My hon. Friend is right, and for the Tories that choice comes first, second and third, and it always will.

On one hand the Government are lengthening the qualifying time for investors from one year to two, but on the other hand they are ensuring that shareholders will be protected from falling below the 5% threshold needed to claim the relief when a company is sold. It is hard to see how this confused measure will tackle the growing cost of the relief.

Naturally, the Opposition, the Resolution Foundation and the IFS are not the only ones who have found this measure perplexing to say the least. The Chartered Institute of Taxation has raised deep concerns about its retroactive nature, its lack of clarity and the likelihood that the reforms will hit small businesses the hardest—the businesses that Rachel Maclean no doubt had in mind in her intervention. Far from making the relief more equitable, this measure will instead insulate wealthier claimants who can rely on expensive tax advisers to navigate red tape, ensuring that the cost of the relief will continue to bloom.

The cost of corporate welfare has risen steadily under this Conservative Government. In fact, I would go so far as to say that it is the one form of welfare that Government Members support. In contrast, the Labour party is committed to undertaking a full and comprehensive review of corporate tax reliefs when—not if—we reach government. That is why we have tabled new clause 3, which would require the Government to undertake a full review of entrepreneurs’ relief. The review would consider the overall number of entrepreneurs in the United Kingdom, the annual cost of the relief, the cost per claim and the impact of the relief on productivity in the UK—productivity that is 15% below our comparators in the G7 and 35% below the Germans. The Government should be getting to grips with that fact, not fiddling around with entrepreneurs’ relief.

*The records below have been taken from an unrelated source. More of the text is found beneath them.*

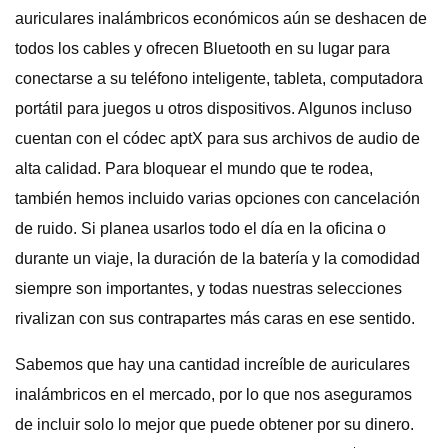
auriculares inalámbricos económicos aún se deshacen de
todos los cables y ofrecen Bluetooth en su lugar para
conectarse a su teléfono inteligente, tableta, computadora
portátil para juegos u otros dispositivos. Algunos incluso
cuentan con el códec aptX para sus archivos de audio de
alta calidad. Para bloquear el mundo que te rodea,
también hemos incluido varias opciones con cancelación
de ruido. Si planea usarlos todo el día en la oficina o
durante un viaje, la duración de la batería y la comodidad
siempre son importantes, y todas nuestras selecciones
rivalizan con sus contrapartes más caras en ese sentido.
Sabemos que hay una cantidad increíble de auriculares
inalámbricos en el mercado, por lo que nos aseguramos
de incluir solo lo mejor que puede obtener por su dinero.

Government Members should ask themselves how they can justify the amount of money going to 52,000 people while our public services are falling into disrepair. This relief is clearly in need of urgent review to ensure that the taxpayer is not being ripped off. They should be clear that if they choose to vote against new clause 3, they are voting against the interests of taxpayers across the country. Again, this is £2.7 billion for 52,000 people.

I hope that Government Members will support our new clauses 1, 2 and 3, for the reasons that I have outlined. This authoritarian Government of the rich, by the rich, for the rich have lost all credibility to manage the affairs of this country. They no longer know what they stand for, nor do they have the courage to find out. This Bill of broken promises takes us no further forward in meeting this country’s mounting challenges, so I call on Members throughout the House to support Labour’s proposals to create a fairer society and a fairer tax system. If we are unable to change the Government’s course, we will challenge the Bill at every step of the way, notwithstanding the authoritarian shackles put on us by this authoritarian Government, and we will use it to put an end to this aimless and divided Government.